El Sawy stands with his arms crossed on campus, looking at the camera while slightly smiling. Ehab El Sawy, assistant professor in the Department of Chemistry, recently received funding from Egypt’s Academy of Scientific Research and Technology to pursue this endeavor. 

“Traditional forms of green hydrogen production utilize clean water in their process. This is more expensive and inefficient; clean water should be prioritized for necessities like drinking,” El Sawy explains. “Our proposal is to utilize wastewater and salt water to produce the hydrogen energy in a way that generates clean water as a byproduct.”

This solution is a two-for-one deal. A small village with a contaminated lake could use this new technology both as an energy supplier and as a way to make its water safe for drinking. 

But why green hydrogen?

“It has local and global benefits,” El Sawy says. “Right now, most of our energy comes from fossil fuels that produce toxic gasses like carbon dioxide, sulfur oxides and nitrogen oxides — all of which are an environmental disaster. Green hydrogen requires energy to create, so making it ‘green’ means ensuring the source of energy for the electrolysis is renewable, like wind, solar, geothermal, or tidal sources.”

Green hydrogen has become a popular alternative to fossil fuels internationally over the past two decades, with buses, trains and cars running on this climate-friendly alternative from the United States to Japan. In addition to its liquid form, which can be pumped like traditional gas, green hydrogen can also be put into fuel cells, similar to batteries. In the future, these fuel cells may be able to power houses and buildings as a replacement for power grids. 

This climate-friendly energy is perfect for Egypt. “Here, we don’t have an abundance of fossil fuels like the Gulf region or lithium for lithium-based batteries like Australia,” El Sawy explains. “What we do have is plenty of sun and salt water.”

This project is interdisciplinary: El Sawy along with Nageh Allam, professor in the Department of Physics, use their expertise in electrochemistry and materials design to refine the compartments that produce the hydrogen through electrolysis so they can function at max efficiency.
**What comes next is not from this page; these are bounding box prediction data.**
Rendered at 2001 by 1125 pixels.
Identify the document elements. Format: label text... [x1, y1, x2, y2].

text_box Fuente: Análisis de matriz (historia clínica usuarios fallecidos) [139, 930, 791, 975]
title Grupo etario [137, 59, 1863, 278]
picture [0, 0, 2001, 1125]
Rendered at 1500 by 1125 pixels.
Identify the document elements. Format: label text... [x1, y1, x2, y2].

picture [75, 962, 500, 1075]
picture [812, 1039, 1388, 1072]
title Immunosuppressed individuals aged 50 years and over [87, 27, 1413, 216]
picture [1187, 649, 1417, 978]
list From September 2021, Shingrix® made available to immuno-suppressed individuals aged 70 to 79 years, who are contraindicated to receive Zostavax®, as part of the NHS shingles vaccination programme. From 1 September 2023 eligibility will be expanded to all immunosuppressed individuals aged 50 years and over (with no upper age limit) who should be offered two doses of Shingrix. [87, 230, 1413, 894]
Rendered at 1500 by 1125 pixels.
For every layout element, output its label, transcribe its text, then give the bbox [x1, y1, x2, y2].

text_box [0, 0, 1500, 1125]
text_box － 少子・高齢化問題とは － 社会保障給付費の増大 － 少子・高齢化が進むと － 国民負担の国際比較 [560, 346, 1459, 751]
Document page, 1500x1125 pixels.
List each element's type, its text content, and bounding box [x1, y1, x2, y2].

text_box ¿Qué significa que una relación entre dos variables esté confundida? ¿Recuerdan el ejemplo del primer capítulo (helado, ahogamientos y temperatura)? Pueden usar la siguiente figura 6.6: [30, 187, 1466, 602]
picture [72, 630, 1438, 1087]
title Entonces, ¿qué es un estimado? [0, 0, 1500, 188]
Meanwhile other AUC faculty, like Ahmed El-Gendy, professor and director of the environmental engineering graduate program, and Anwar Abd ElNaser, assistant professor in the Department of Chemistry, study the water treatment and desalination system. El-Gendy and Abd ElNaser monitor bacterial growth on electrodes, desalination efficiency and the physics of the molecular movements, in addition to exploring the benefits of this new technology on public health. 

AUC students are also involved in the process. Undergraduate and graduate research assistants help develop the materials in the lab throughout the school year and summer. Recent PhD graduates are also funded in the lab, offering them the opportunity to conduct research while attending international conferences and workshops.

“It has been a privilege to work with such a collaborative team,” El Sawy says. “Our project is still in the initial stages, but with more funding and research, I believe we can turn this design into a reality.